Pour certains, l’idée que ces développeurs restitueraient les pièces à leur propriétaire légitime – comme il est en leur pouvoir de le faire – est radicale. Pour des législateurs comme Bill Foster, cependant, c’est relativement simple :

“C’est un ensemble de lois très évolué, et je pense que nous en aurons également besoin dans le domaine de la cryptographie, car ce sont des situations très analogues.”

« Si quelqu’un vous entraîne dans une ruelle, vous met une arme sur la tête, vous dit de« sortez votre téléphone portable et transférez tous vos actifs cryptographiques sur mon téléphone portable » et [they] transférez-les immédiatement, dans quelles circonstances pouvez-vous vous adresser à la police et à un système judiciaire de confiance et dire, je veux récupérer mon argent ou mes actifs cryptographiques ? Je pense que c’est quelque chose que nous allons devoir affronter.

En d’autres termes, il est difficile d’imaginer sur quelle base une personne rationnelle et respectueuse des lois pourrait être en désaccord avec l’idée que les victimes de vol d’actifs numériques devraient pouvoir demander réparation. Peu importe que l’agresseur (ou le pirate informatique) puisse être identifié : si la victime peut prouver que ses biens volés sont détenus dans une pièce fermée à clé qui se trouve être contrôlée par un tiers, la réponse des forces de l’ordre n’est pas de lever les mains en l’air et se plaindre que la porte est destinée à empêcher les gens d’entrer et qu’il ne leur appartient pas de forcer le détenteur de la clé à s’ouvrir.
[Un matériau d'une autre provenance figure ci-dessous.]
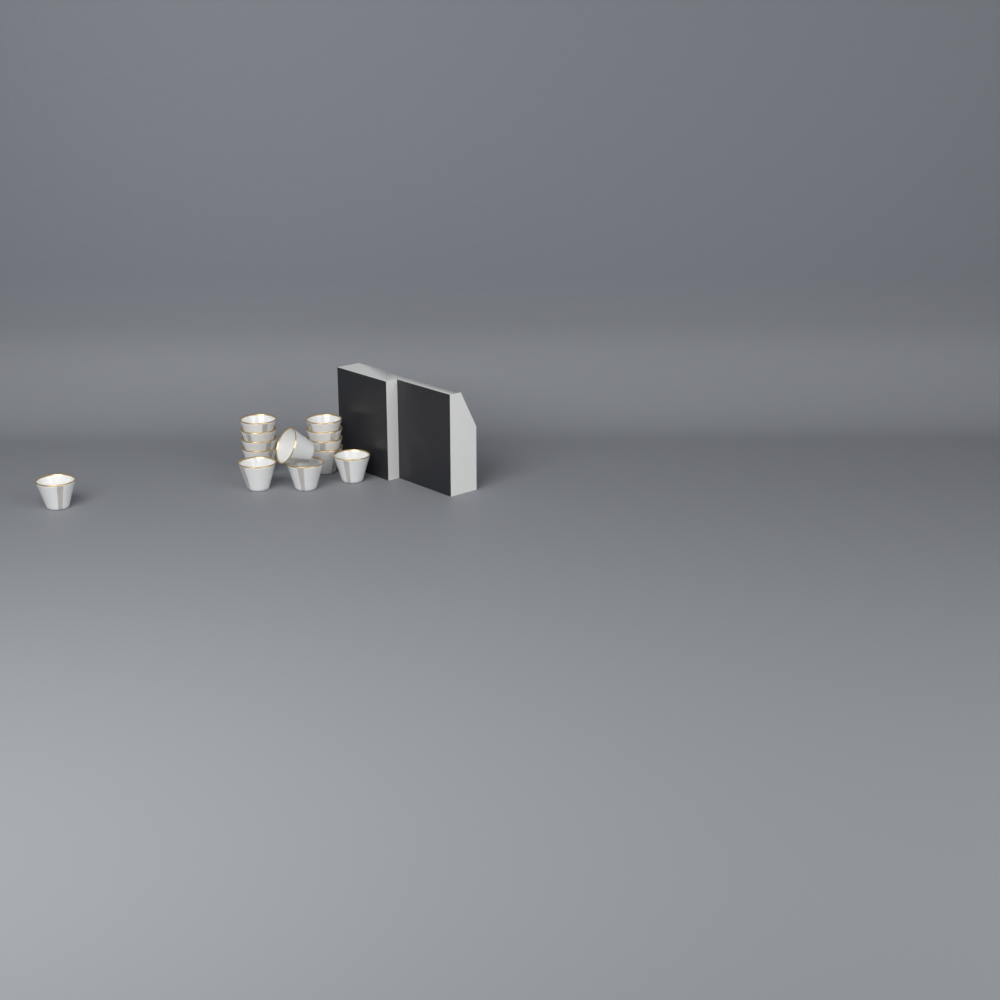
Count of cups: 13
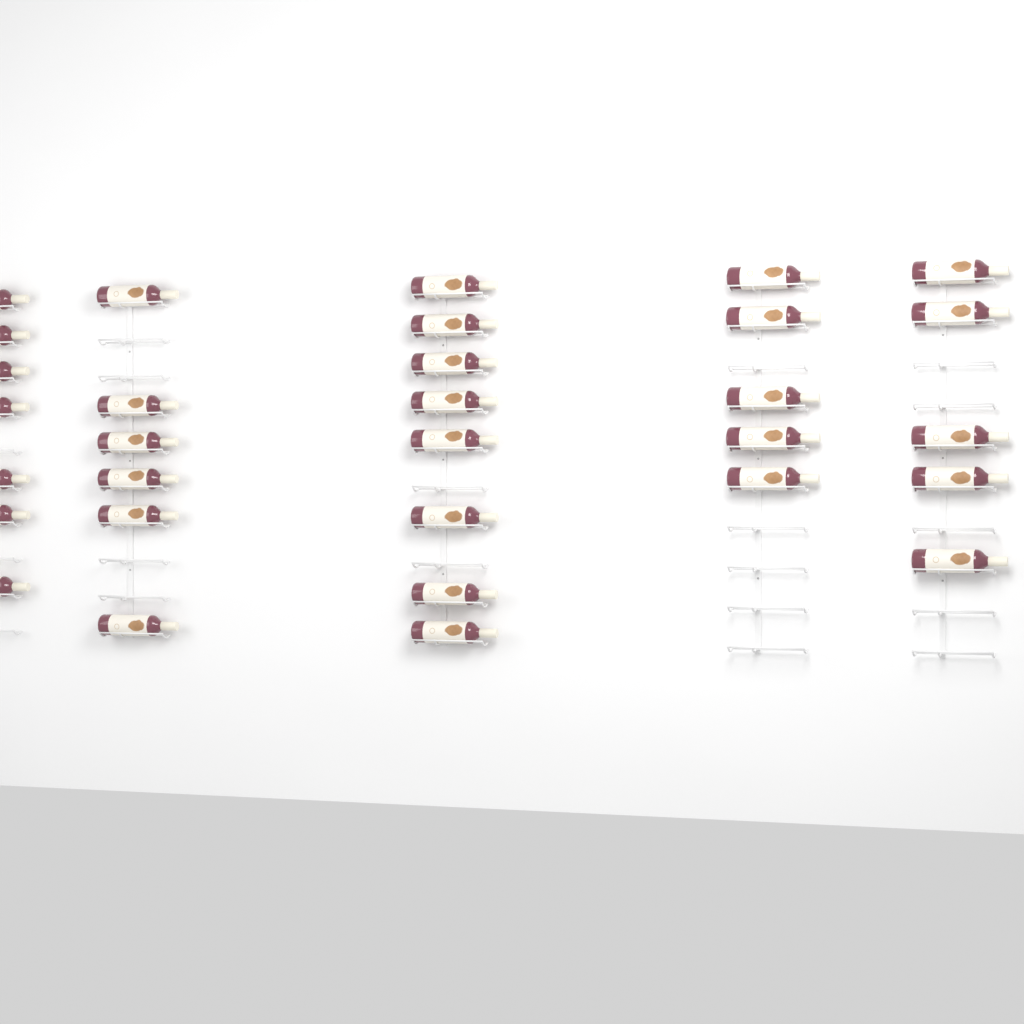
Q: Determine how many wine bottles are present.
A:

Dans cette situation, non seulement les tribunaux n’auraient aucun problème à forcer le détenteur de la clé à accorder l’accès, mais toute résistance de la part du détenteur de la clé pourrait le rendre directement partie prenante au crime, sinon l’impliquer dans un crime accessoire, comme la manipulation de biens volés (en au Royaume-Uni, par exemple, une personne est considérée comme manipulant des biens volés si elle contribue à leur conservation en sachant qu’ils sont volés).

Le volet pénal de la plainte du Dr Wright est en cours et bien sûr distinct de (mais lié à) son action civile, qui est intentée sur la base des devoirs des développeurs de blockchain envers leurs utilisateurs. Mais le point repris par le membre du Congrès peut s’appliquer à presque toutes les questions juridiques posées par les actifs numériques et la blockchain : que dit la loi ? Les lois ne sont pas conçues pour être exhaustives, elles doivent être ajustées, appliquées et étendues pour répondre aux exigences de la situation.

Bien qu’il existe de véritables lacunes qui doivent être comblées, si vous continuez à revenir à ce principe – que la loi est la loi – vous constaterez que la plupart du bruit autour du litige du Dr Wright n’est que cela : du bruit.

Vous pouvez trouver l’épisode quatre de Blockchain Policy Matters sur la chaîne YouTube de la Bitcoin Association.